Is it true that a low-fat diet protects against breast cancer?
A low-fat diet offers no clearly proven protection against breast cancer; the type of fat appears to matter far more than the total amount, so it is better to focus on eating less saturated fat and more healthy fats such as olive oil.
The idea that a low-fat diet protects against breast cancer is a popular assumption, but the evidence for it is weak and partly contradicted. Some reviews find a modest protective effect of eating less fat, but the underlying studies are inconsistent and of varying quality. Total fat intake on its own was not found to have a significant link with breast cancer mortality in more detailed research.
One specific type of fat does stand out, however: women with the highest intake of saturated fat had a 51% greater chance of dying from breast cancer than women with the lowest intake. That is a meaningful difference, although it is an observational association rather than a proven causal relationship. Eating less saturated fat therefore seems more worthwhile than simply eating 'less fat' in general.

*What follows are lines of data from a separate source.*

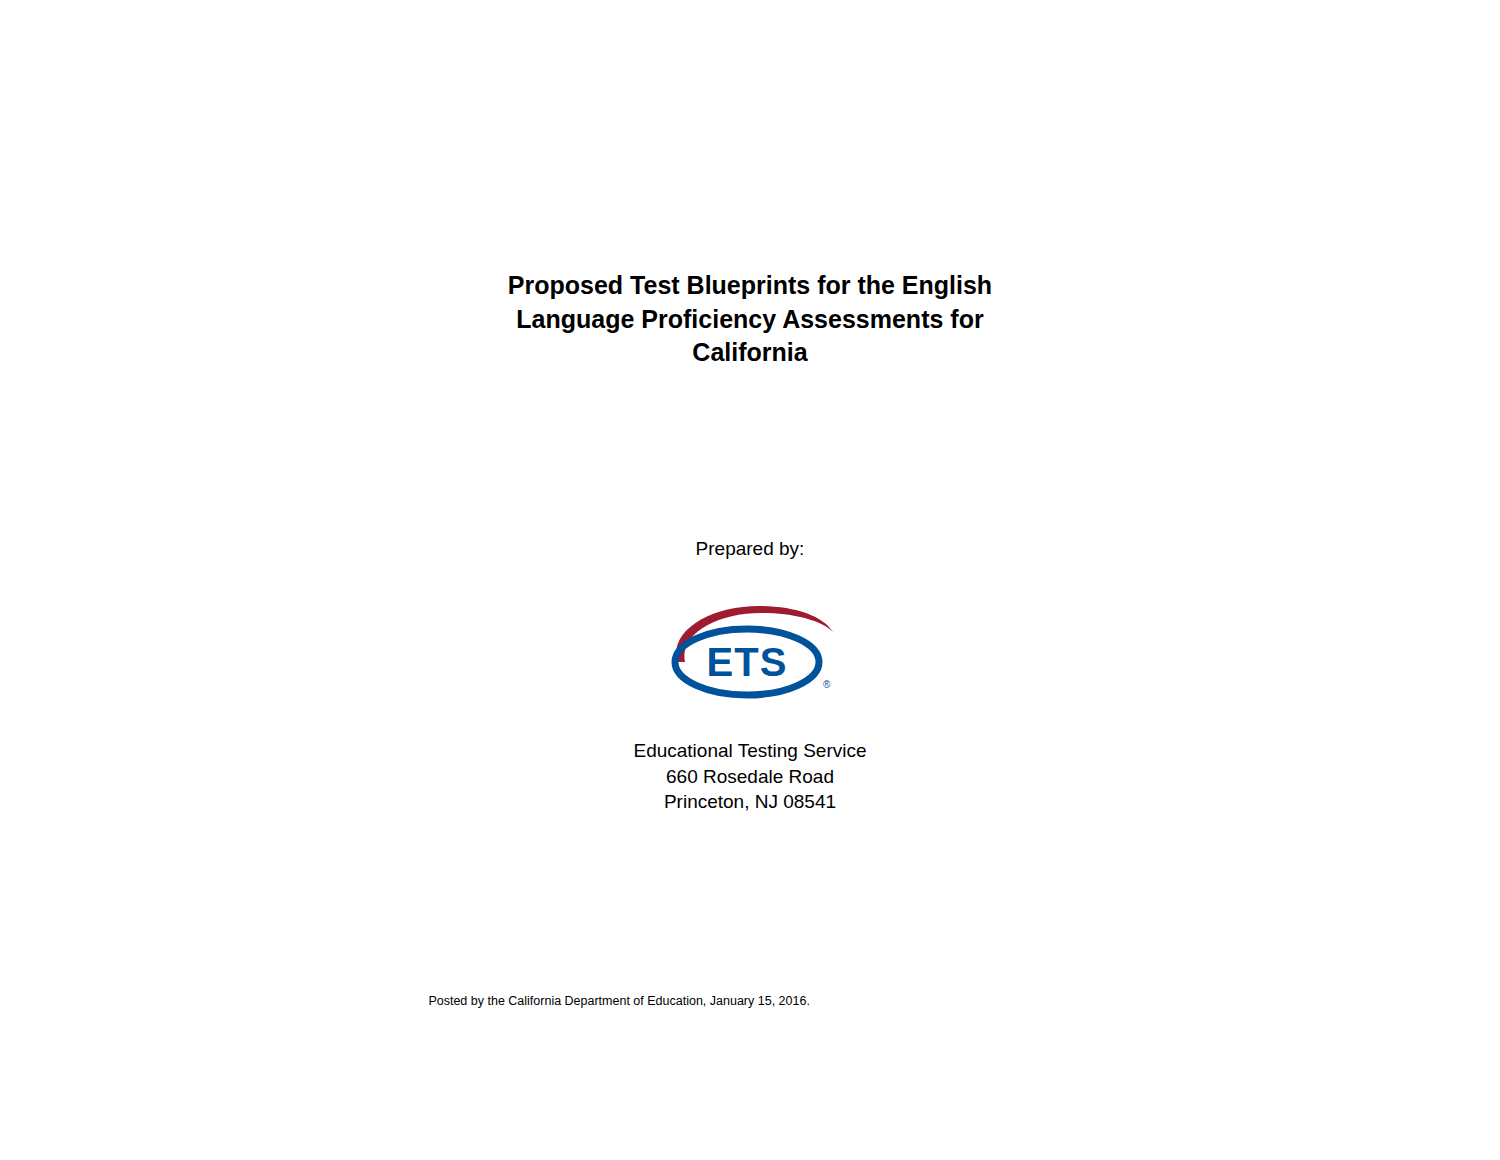Proposed Test Blueprints for the English Language Proficiency Assessments for California
Prepared by:
ETS ®
Educational Testing Service
660 Rosedale Road
Princeton, NJ 08541
Posted by the California Department of Education, January 15, 2016.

It is precisely here that the PREDIMED study, a randomised trial, offers a surprising counterpoint. Participants who followed a Mediterranean diet with extra olive oil, in other words a high-fat diet, developed invasive breast cancer 68% less often than the group eating a low-fat diet. This is a secondary analysis based on only 35 cases, and the result needs confirmation in larger research. It does show, however, that eating less fat is not necessarily the best approach: the type of fat matters.

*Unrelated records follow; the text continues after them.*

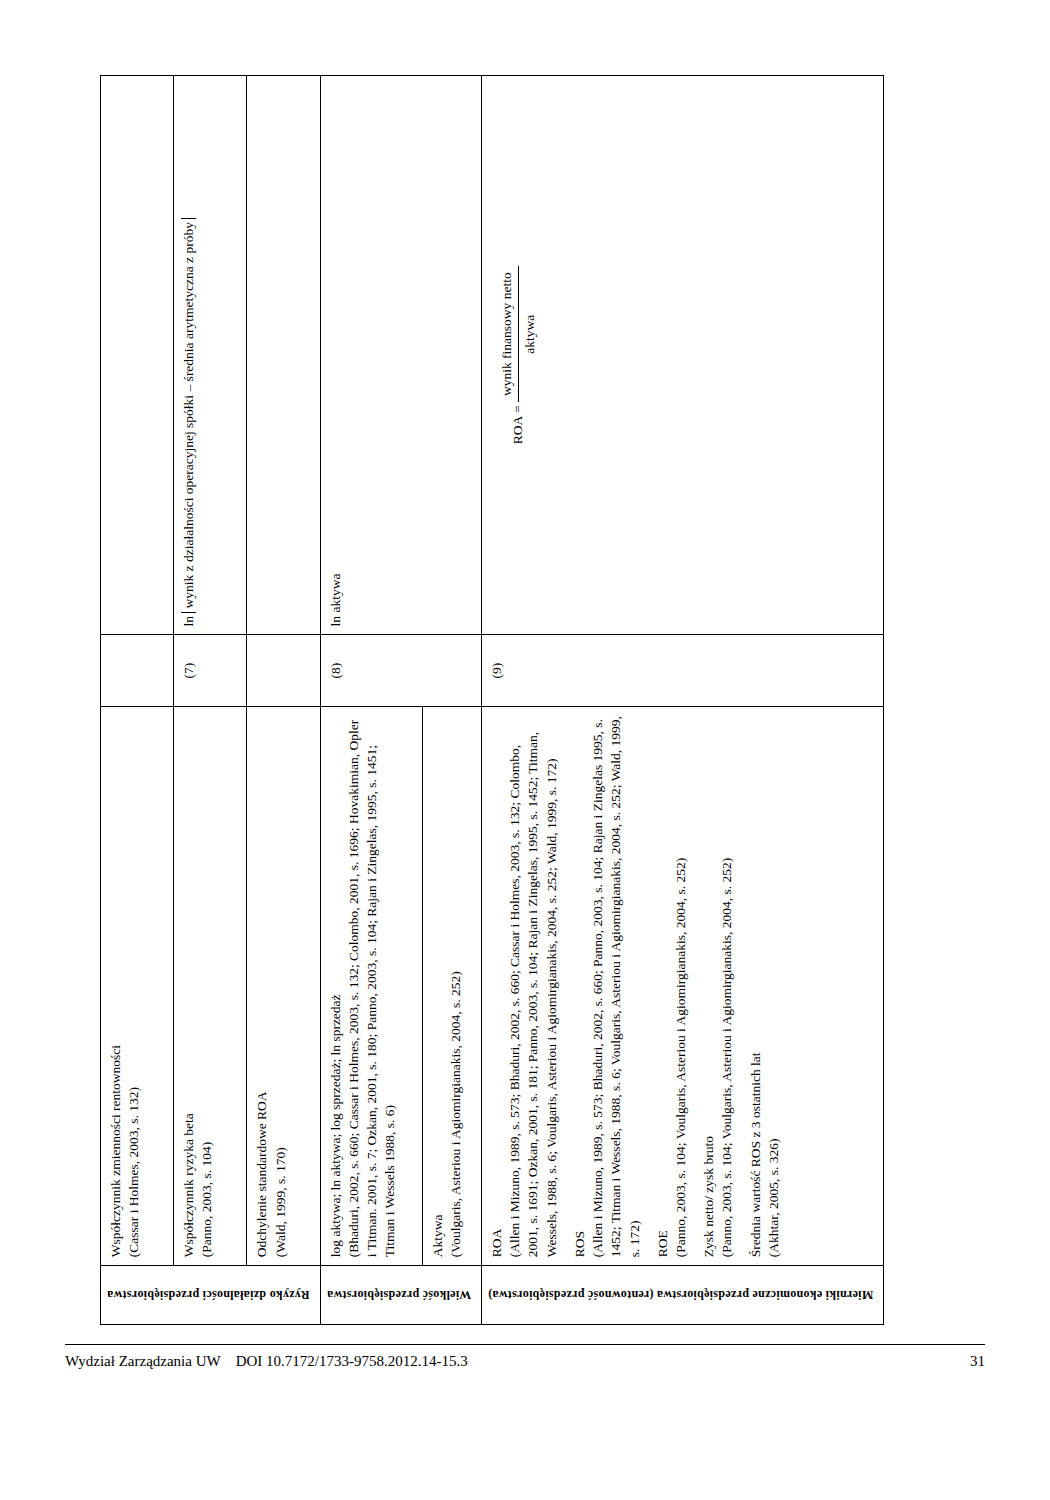| Ryzyko działalności przedsiębiorstwa | Współczynnik zmienności rentowności (Cassar i Holmes, 2003, s. 132) | | |
| Współczynnik ryzyka beta (Panno, 2003, s. 104) | (7) | ln wynik z działalności operacyjnej spółki – średnia arytmetyczna z próby |
| Odchylenie standardowe ROA (Wald, 1999, s. 170) | | |
| Wielkość przedsiębiorstwa | log aktywa; ln aktywa; log sprzedaż; ln sprzedaż (Bhaduri, 2002, s. 660; Cassar i Holmes, 2003, s. 132; Colombo, 2001, s. 1696; Hovakimian, Opler i Titman. 2001, s. 7; Ozkan, 2001, s. 180; Panno, 2003, s. 104; Rajan i Zingelas, 1995, s. 1451; Titman i Wessels 1988, s. 6) | (8) | ln aktywa |
| Aktywa (Voulgaris, Asteriou i Agiomirgianakis, 2004, s. 252) |
| Mierniki ekonomiczne przedsiębiorstwa (rentowność przedsiębiorstwa) | ROA (Allen i Mizuno, 1989, s. 573; Bhaduri, 2002, s. 660; Cassar i Holmes, 2003, s. 132; Colombo, 2001, s. 1691; Ozkan, 2001, s. 181; Panno, 2003, s. 104; Rajan i Zingelas, 1995, s. 1452; Titman, Wessels, 1988, s. 6; Voulgaris, Asteriou i Agiomirgianakis, 2004, s. 252; Wald, 1999, s. 172) ROS (Allen i Mizuno, 1989, s. 573; Bhaduri, 2002, s. 660; Panno, 2003, s. 104; Rajan i Zingelas 1995, s. 1452; Titman i Wessels, 1988, s. 6; Voulgaris, Asteriou i Agiomirgianakis, 2004, s. 252; Wald, 1999, s. 172) ROE (Panno, 2003, s. 104; Voulgaris, Asteriou i Agiomirgianakis, 2004, s. 252) Zysk netto/ zysk bruto (Panno, 2003, s. 104; Voulgaris, Asteriou i Agiomirgianakis, 2004, s. 252) Średnia wartość ROS z 3 ostatnich lat (Akhtar, 2005, s. 326) | (9) | ROA = wynik finansowy netto aktywa |
Wydział Zarządzania UW DOI 10.7172/1733-9758.2012.14-15.3 31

After a breast cancer diagnosis, a low-fat diet does appear to be beneficial. Several studies combined show that women who ate a low-fat diet after their diagnosis had a 23% lower chance of relapse, and overall mortality was possibly 17% lower. Those figures are encouraging, but here too the research is limited and firm conclusions are premature.
Based on systematic reviews and meta-analyses (PMID 22948801, 12737717, 39710959, 25692500, 24606431) and the PREDIMED randomised trial (PMID 26365989). All associations are observational or derived from secondary analyses, except for PREDIMED. The numbers in the PREDIMED sub-analysis are small (n=35 cases).